[TASK DETAILS]:
If a line in the data below holds the word "مدیر", include it in the count. Give only the final number.
(Beginning of DATA PROVIDED)
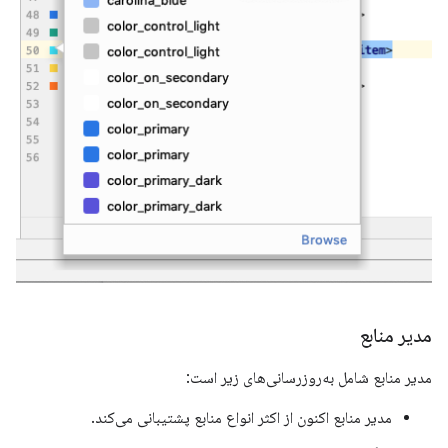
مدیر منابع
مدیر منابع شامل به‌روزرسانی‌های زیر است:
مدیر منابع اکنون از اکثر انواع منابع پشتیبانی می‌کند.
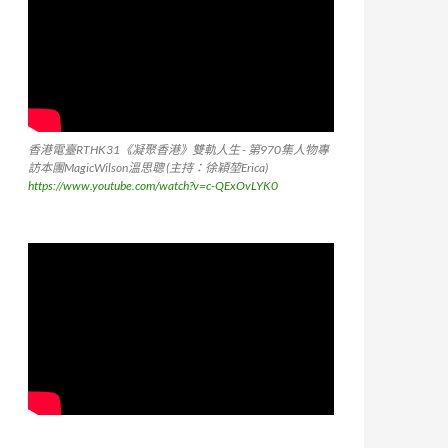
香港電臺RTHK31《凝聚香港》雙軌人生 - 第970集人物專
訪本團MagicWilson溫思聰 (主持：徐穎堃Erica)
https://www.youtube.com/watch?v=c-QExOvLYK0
(End of DATA PROVIDED)
(Beginning of DATA PROVIDED)
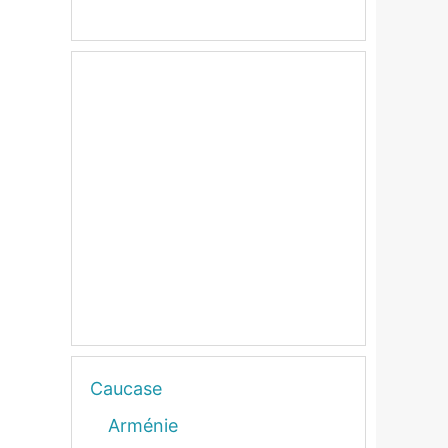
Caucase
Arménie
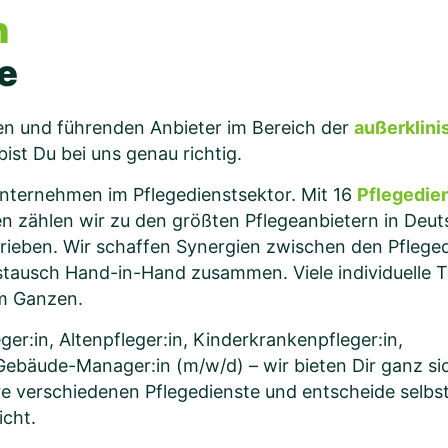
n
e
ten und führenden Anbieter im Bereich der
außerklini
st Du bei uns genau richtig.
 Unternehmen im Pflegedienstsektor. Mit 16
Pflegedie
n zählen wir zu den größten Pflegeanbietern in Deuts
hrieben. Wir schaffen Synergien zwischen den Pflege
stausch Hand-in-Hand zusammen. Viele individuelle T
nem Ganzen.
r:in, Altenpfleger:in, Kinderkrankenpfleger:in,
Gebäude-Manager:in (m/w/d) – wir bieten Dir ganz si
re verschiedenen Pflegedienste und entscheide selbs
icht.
(End of DATA PROVIDED)
[SOLUTION]:
3